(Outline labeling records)
.....

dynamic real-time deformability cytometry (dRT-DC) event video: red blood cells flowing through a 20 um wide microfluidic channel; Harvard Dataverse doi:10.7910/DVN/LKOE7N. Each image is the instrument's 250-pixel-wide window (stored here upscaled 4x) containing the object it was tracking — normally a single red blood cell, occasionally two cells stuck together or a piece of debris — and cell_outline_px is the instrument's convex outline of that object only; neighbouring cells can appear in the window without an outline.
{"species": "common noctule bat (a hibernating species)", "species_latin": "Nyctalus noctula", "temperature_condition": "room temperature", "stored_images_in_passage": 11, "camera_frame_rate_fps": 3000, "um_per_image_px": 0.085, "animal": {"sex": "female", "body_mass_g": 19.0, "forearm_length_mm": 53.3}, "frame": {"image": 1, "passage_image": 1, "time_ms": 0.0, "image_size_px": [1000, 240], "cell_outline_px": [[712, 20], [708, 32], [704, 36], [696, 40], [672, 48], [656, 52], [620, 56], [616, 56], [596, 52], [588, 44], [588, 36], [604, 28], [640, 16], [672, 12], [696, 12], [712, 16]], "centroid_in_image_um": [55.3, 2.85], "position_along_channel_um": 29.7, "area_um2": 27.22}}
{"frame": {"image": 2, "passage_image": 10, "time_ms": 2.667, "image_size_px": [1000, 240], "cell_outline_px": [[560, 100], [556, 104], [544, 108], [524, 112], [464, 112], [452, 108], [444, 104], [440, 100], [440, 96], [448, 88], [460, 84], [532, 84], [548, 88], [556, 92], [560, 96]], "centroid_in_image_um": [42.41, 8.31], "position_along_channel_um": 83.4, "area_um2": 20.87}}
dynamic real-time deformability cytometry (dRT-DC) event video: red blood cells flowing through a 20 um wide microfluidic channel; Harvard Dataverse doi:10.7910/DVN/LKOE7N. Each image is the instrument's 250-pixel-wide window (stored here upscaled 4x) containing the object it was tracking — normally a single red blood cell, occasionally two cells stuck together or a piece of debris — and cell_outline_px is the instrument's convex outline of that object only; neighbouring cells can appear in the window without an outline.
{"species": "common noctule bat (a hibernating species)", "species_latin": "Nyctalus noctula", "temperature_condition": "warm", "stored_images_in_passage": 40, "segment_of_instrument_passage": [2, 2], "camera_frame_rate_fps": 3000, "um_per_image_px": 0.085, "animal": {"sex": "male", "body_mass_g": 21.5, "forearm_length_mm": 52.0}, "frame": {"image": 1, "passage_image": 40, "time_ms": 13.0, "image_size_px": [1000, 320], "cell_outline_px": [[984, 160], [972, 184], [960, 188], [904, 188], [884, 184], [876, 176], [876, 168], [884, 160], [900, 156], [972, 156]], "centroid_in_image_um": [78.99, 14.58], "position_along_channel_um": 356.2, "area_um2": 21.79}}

.....

# [What you should do]
Copy out all of the records above with nothing altered.

# [Solution to this problem]
dynamic real-time deformability cytometry (dRT-DC) event video: red blood cells flowing through a 20 um wide microfluidic channel; Harvard Dataverse doi:10.7910/DVN/LKOE7N. Each image is the instrument's 250-pixel-wide window (stored here upscaled 4x) containing the object it was tracking — normally a single red blood cell, occasionally two cells stuck together or a piece of debris — and cell_outline_px is the instrument's convex outline of that object only; neighbouring cells can appear in the window without an outline.
{"species": "common noctule bat (a hibernating species)", "species_latin": "Nyctalus noctula", "temperature_condition": "room temperature", "stored_images_in_passage": 11, "camera_frame_rate_fps": 3000, "um_per_image_px": 0.085, "animal": {"sex": "female", "body_mass_g": 19.0, "forearm_length_mm": 53.3}, "frame": {"image": 1, "passage_image": 1, "time_ms": 0.0, "image_size_px": [1000, 240], "cell_outline_px": [[712, 20], [708, 32], [704, 36], [696, 40], [672, 48], [656, 52], [620, 56], [616, 56], [596, 52], [588, 44], [588, 36], [604, 28], [640, 16], [672, 12], [696, 12], [712, 16]], "centroid_in_image_um": [55.3, 2.85], "position_along_channel_um": 29.7, "area_um2": 27.22}}
{"frame": {"image": 2, "passage_image": 10, "time_ms": 2.667, "image_size_px": [1000, 240], "cell_outline_px": [[560, 100], [556, 104], [544, 108], [524, 112], [464, 112], [452, 108], [444, 104], [440, 100], [440, 96], [448, 88], [460, 84], [532, 84], [548, 88], [556, 92], [560, 96]], "centroid_in_image_um": [42.41, 8.31], "position_along_channel_um": 83.4, "area_um2": 20.87}}
dynamic real-time deformability cytometry (dRT-DC) event video: red blood cells flowing through a 20 um wide microfluidic channel; Harvard Dataverse doi:10.7910/DVN/LKOE7N. Each image is the instrument's 250-pixel-wide window (stored here upscaled 4x) containing the object it was tracking — normally a single red blood cell, occasionally two cells stuck together or a piece of debris — and cell_outline_px is the instrument's convex outline of that object only; neighbouring cells can appear in the window without an outline.
{"species": "common noctule bat (a hibernating species)", "species_latin": "Nyctalus noctula", "temperature_condition": "warm", "stored_images_in_passage": 40, "segment_of_instrument_passage": [2, 2], "camera_frame_rate_fps": 3000, "um_per_image_px": 0.085, "animal": {"sex": "male", "body_mass_g": 21.5, "forearm_length_mm": 52.0}, "frame": {"image": 1, "passage_image": 40, "time_ms": 13.0, "image_size_px": [1000, 320], "cell_outline_px": [[984, 160], [972, 184], [960, 188], [904, 188], [884, 184], [876, 176], [876, 168], [884, 160], [900, 156], [972, 156]], "centroid_in_image_um": [78.99, 14.58], "position_along_channel_um": 356.2, "area_um2": 21.79}}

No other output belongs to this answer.